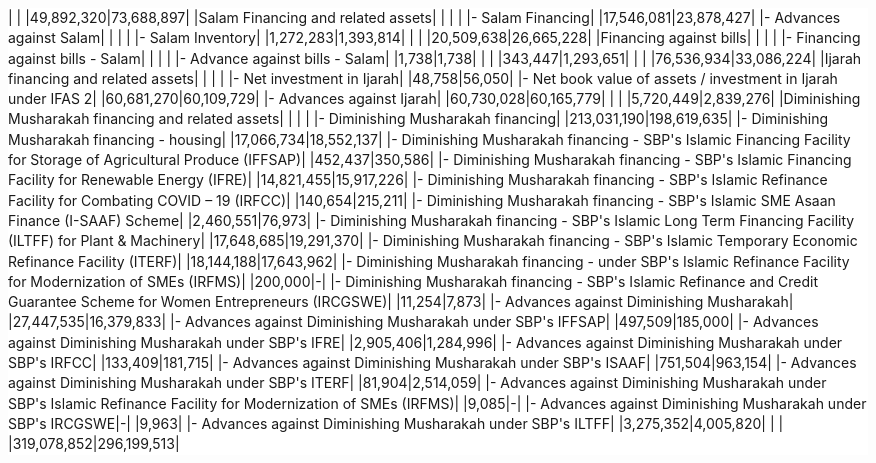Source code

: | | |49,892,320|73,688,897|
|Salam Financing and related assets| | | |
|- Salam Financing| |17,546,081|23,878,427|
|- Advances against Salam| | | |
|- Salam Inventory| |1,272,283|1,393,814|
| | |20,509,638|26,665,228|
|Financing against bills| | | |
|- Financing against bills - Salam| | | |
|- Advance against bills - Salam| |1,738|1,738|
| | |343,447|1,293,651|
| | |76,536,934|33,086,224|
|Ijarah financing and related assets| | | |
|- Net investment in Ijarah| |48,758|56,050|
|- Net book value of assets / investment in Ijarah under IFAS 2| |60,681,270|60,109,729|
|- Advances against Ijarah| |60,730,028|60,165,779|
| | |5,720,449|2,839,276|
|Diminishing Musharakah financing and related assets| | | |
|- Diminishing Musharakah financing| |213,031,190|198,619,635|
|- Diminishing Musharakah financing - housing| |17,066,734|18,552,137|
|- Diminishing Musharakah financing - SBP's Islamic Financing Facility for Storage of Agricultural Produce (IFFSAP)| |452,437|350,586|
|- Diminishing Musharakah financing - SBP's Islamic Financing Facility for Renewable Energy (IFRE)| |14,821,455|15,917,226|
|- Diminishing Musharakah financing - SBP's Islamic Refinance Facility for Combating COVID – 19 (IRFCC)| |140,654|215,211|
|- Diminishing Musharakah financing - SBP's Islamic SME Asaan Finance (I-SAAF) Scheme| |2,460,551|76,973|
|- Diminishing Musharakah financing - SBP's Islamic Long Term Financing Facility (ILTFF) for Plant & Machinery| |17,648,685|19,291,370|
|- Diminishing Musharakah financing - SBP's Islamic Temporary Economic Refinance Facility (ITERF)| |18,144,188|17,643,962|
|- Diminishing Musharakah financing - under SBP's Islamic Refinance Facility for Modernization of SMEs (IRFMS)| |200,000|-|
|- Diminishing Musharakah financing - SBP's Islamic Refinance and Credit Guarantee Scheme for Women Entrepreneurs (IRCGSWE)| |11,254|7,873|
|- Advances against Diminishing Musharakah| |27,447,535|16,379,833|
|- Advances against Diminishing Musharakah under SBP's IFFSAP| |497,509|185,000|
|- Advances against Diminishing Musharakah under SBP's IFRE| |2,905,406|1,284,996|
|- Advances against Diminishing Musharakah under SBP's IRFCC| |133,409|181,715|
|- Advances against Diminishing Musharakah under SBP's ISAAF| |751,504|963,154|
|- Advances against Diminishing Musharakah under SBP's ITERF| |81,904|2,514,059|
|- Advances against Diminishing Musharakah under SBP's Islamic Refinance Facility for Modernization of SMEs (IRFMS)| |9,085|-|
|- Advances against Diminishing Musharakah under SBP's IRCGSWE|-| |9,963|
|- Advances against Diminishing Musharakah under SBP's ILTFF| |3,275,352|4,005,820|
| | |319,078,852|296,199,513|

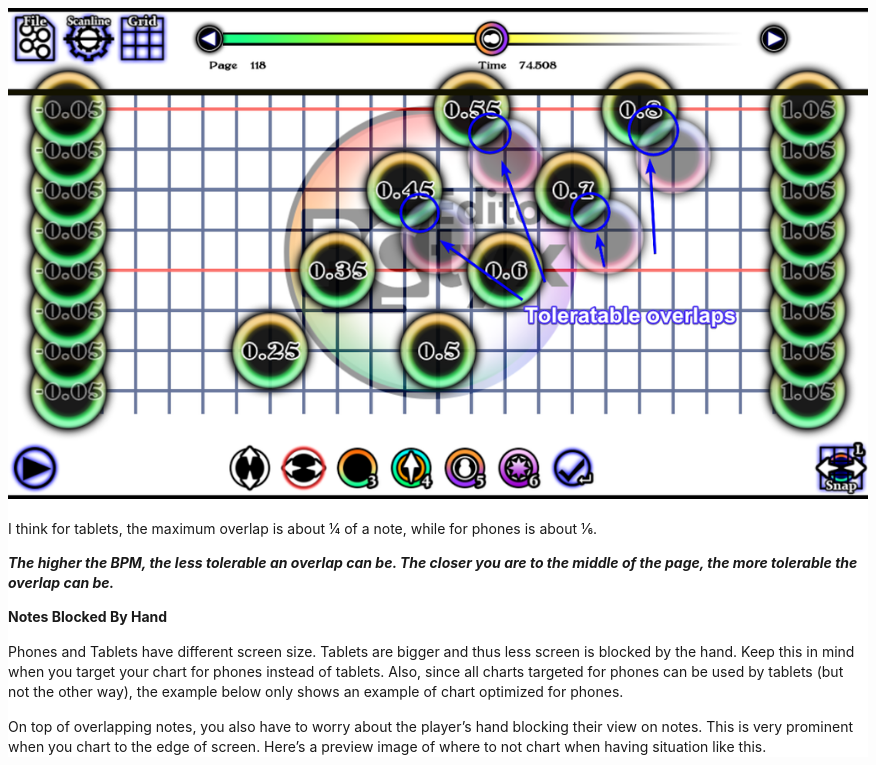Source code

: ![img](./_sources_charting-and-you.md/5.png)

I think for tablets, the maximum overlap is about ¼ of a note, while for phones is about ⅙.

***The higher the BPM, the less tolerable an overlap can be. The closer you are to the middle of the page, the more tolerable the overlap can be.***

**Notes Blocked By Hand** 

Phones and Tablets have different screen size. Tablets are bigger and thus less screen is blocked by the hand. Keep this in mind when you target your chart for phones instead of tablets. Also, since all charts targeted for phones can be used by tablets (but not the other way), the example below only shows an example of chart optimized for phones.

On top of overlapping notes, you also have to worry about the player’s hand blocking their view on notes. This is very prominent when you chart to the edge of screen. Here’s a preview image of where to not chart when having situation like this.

[PROBLEM TO WORK ON] The lines to return are those holding the string "IRFCC" anywhere in the listing above.

[WRITTEN ANSWER]
|- Diminishing Musharakah financing - SBP's Islamic Refinance Facility for Combating COVID – 19 (IRFCC)| |140,654|215,211|
|- Advances against Diminishing Musharakah under SBP's IRFCC| |133,409|181,715|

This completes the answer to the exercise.